Seu objetivo:
Responda com base no trecho sobre o Perse:
(a) Que tipo de pessoa jurídica o trecho inclui expressamente entre as elegíveis, além das demais?
(b) Conforme qual artigo e qual lei se define a prestação de serviços turísticos?
(c) Qual atividade consta no item (3)?

Trecho da fonte:
>>>>

São elegíveis ao Perse as pessoas jurídicas, inclusive sem fins lucrativos, que exercem direta ou indiretamente as atividades de: (1) realização ou comercialização de congressos, feiras, eventos esportivos, sociais, promocionais ou culturais, feiras de negócios, shows, festas, festivais, simpósios ou espetáculos em geral, casas de eventos, buffets sociais e infantis, casas noturnas e casas de espetáculos; (2) hotelaria em geral; e (3) administração de salas de exibição cinematográfica; e (4) prestação de serviços turísticos, conforme o artigo 21 da Lei 11.771/2008 (artigo 2º, parágrafo 1º).

<<<<

Dados armazenados:
>>>>

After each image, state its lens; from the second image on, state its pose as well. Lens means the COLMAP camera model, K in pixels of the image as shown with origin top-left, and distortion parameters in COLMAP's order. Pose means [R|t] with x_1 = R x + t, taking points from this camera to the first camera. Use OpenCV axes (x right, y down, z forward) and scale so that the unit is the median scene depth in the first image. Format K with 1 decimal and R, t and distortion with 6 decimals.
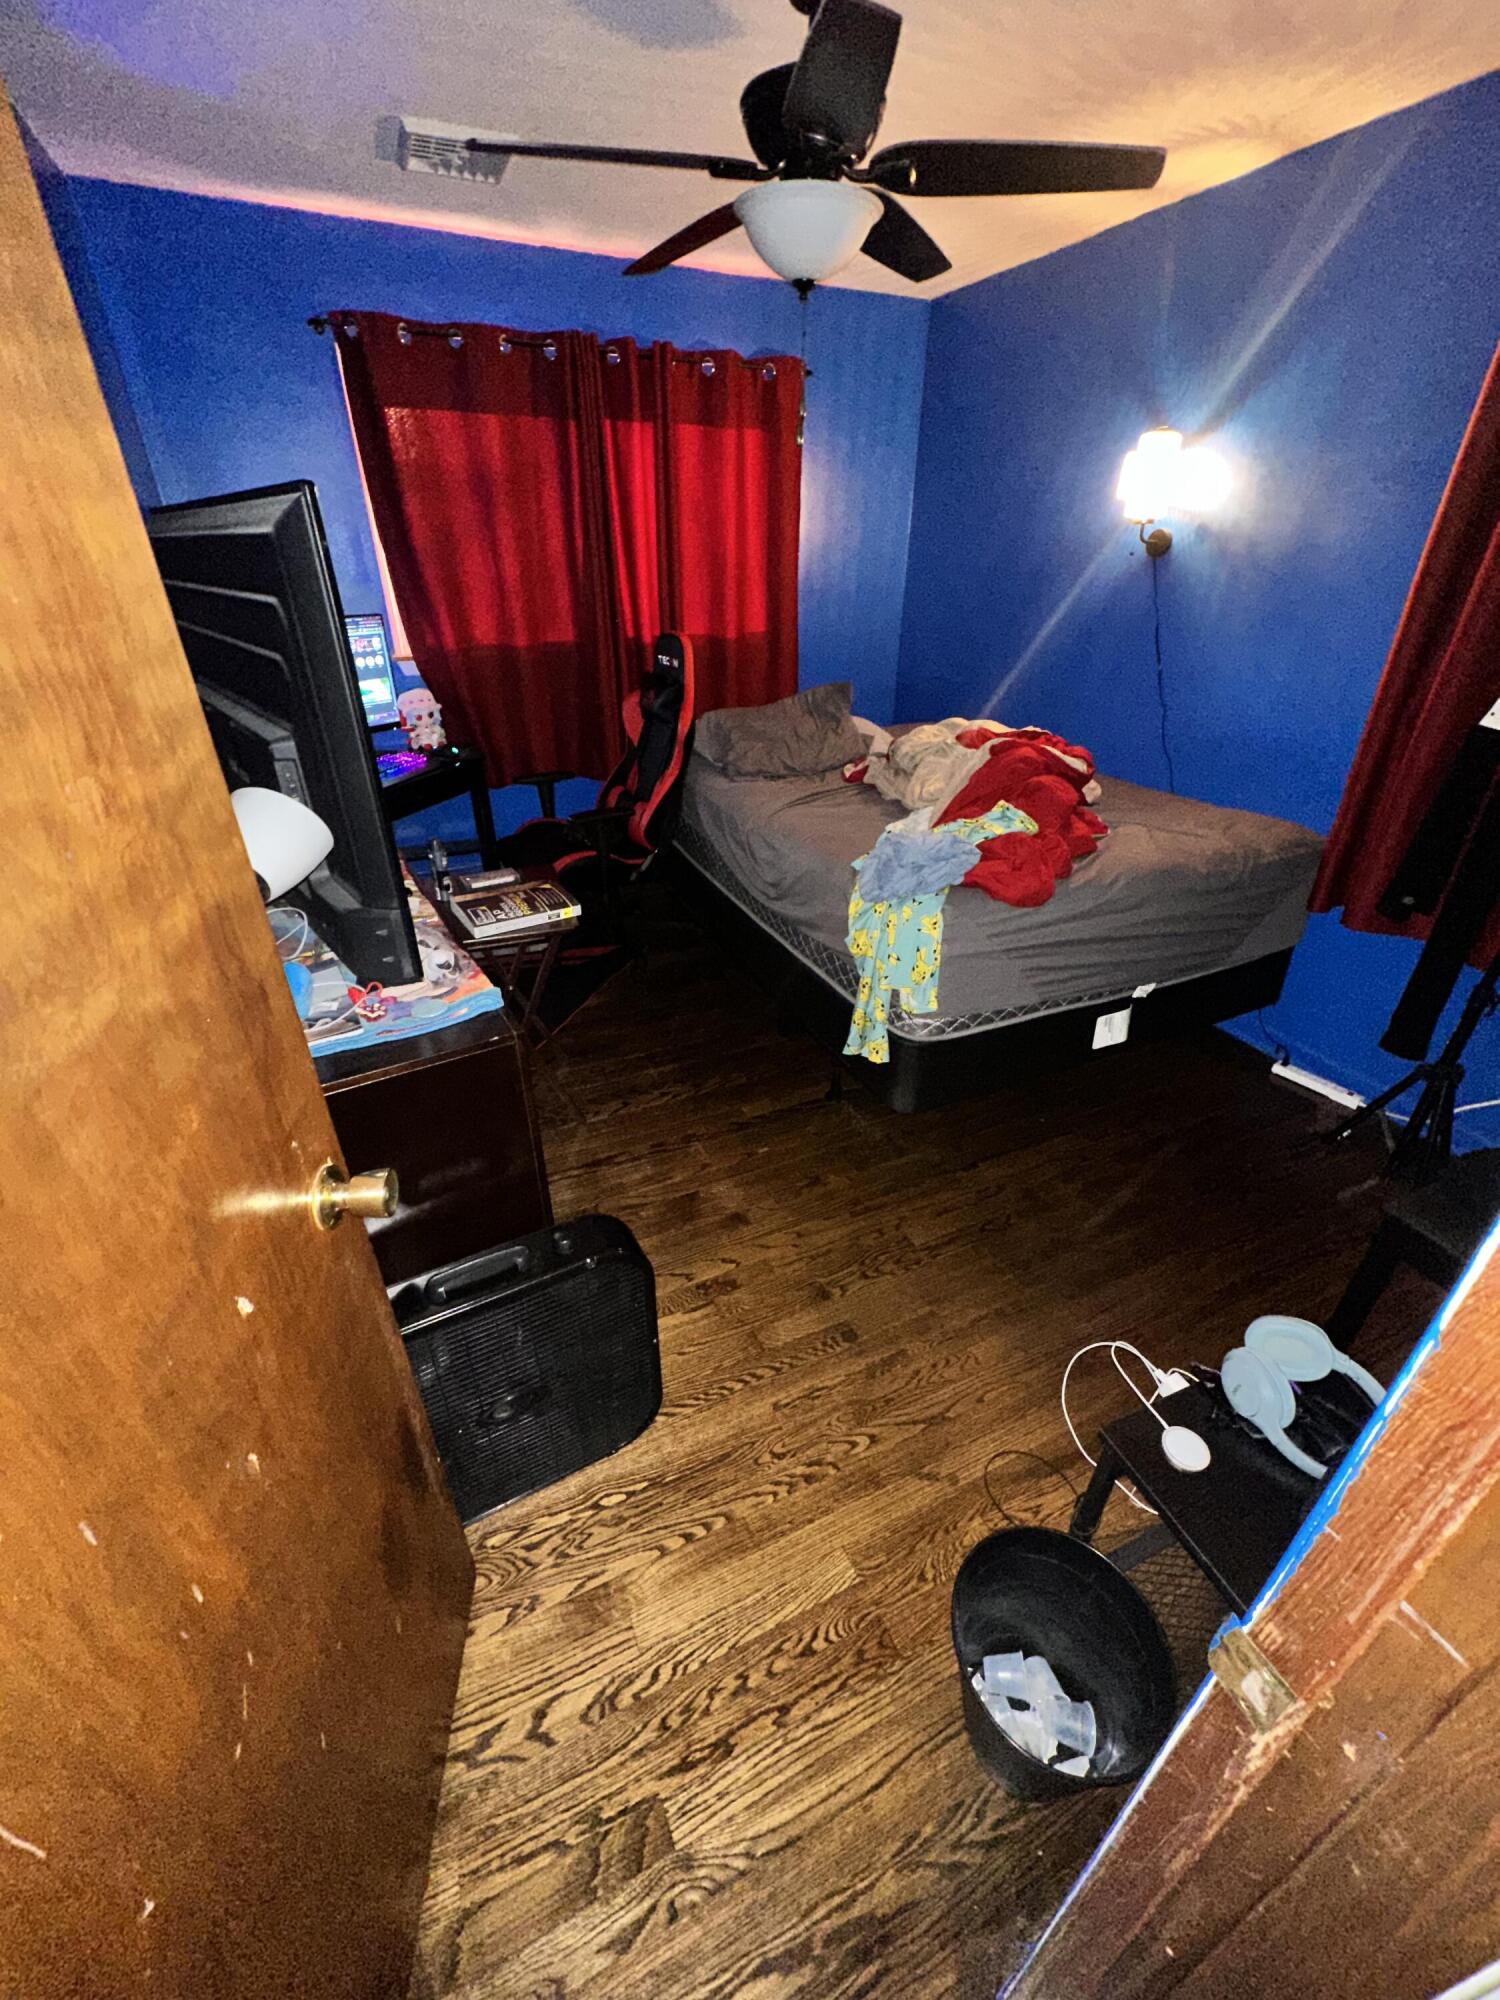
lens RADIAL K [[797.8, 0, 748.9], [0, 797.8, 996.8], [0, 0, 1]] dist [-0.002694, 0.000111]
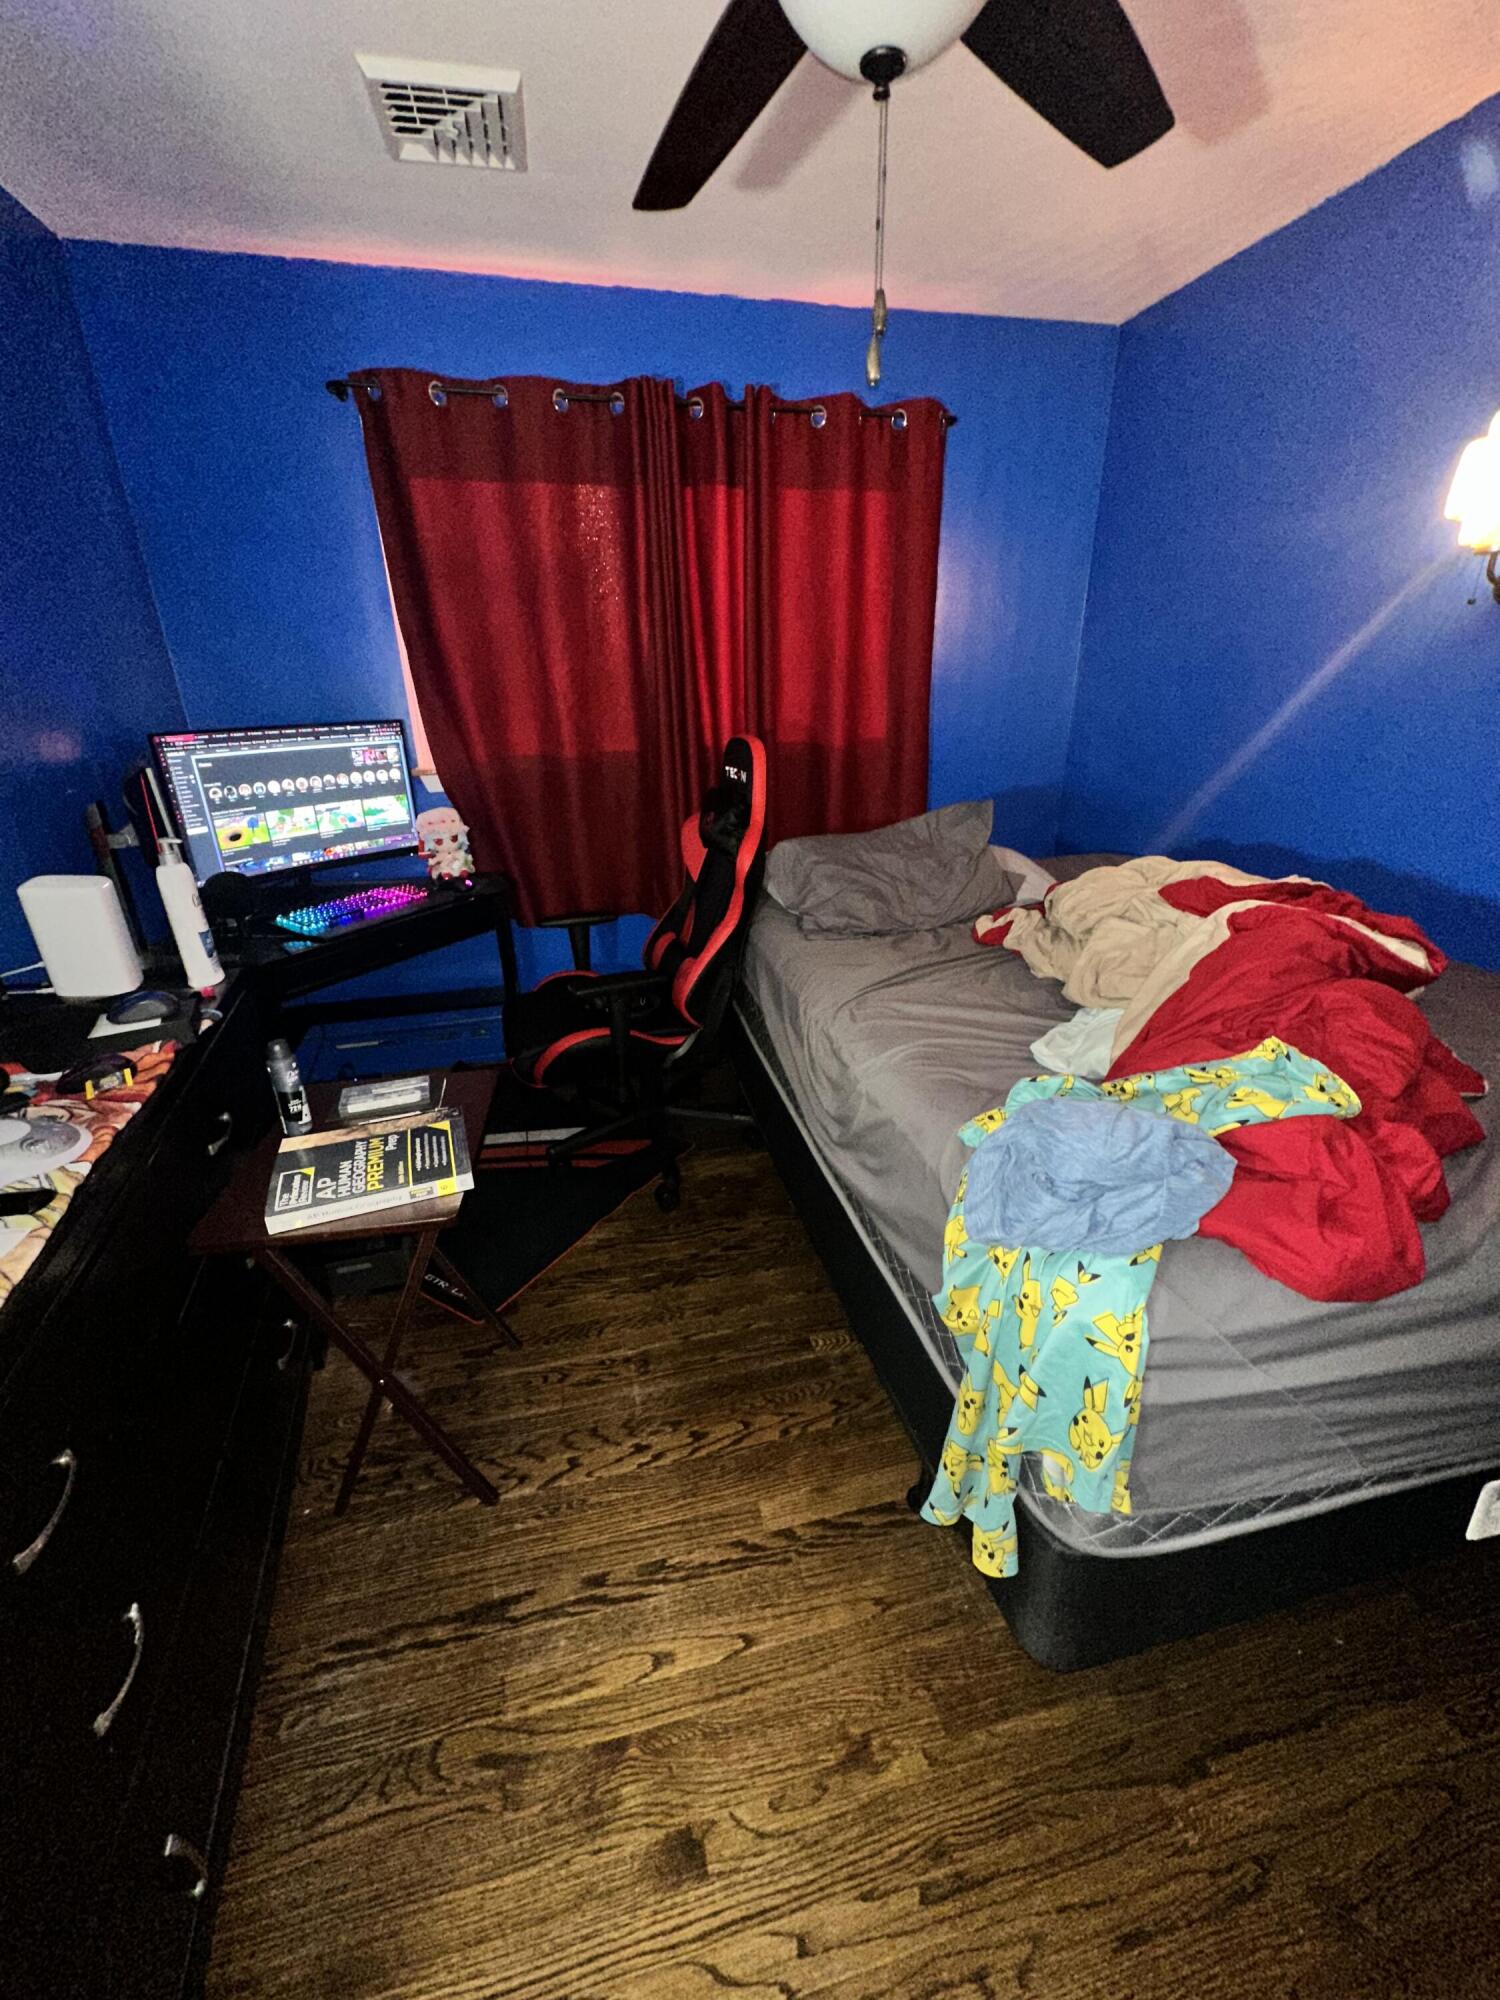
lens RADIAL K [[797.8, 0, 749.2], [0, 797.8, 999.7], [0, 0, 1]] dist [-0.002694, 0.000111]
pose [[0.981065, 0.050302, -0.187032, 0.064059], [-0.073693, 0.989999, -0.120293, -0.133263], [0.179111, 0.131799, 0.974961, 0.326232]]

<<<<

Tarefa concluída:
(a) As pessoas jurídicas sem fins lucrativos.
(b) Conforme o artigo 21 da Lei 11.771/2008.
(c) A administração de salas de exibição cinematográfica.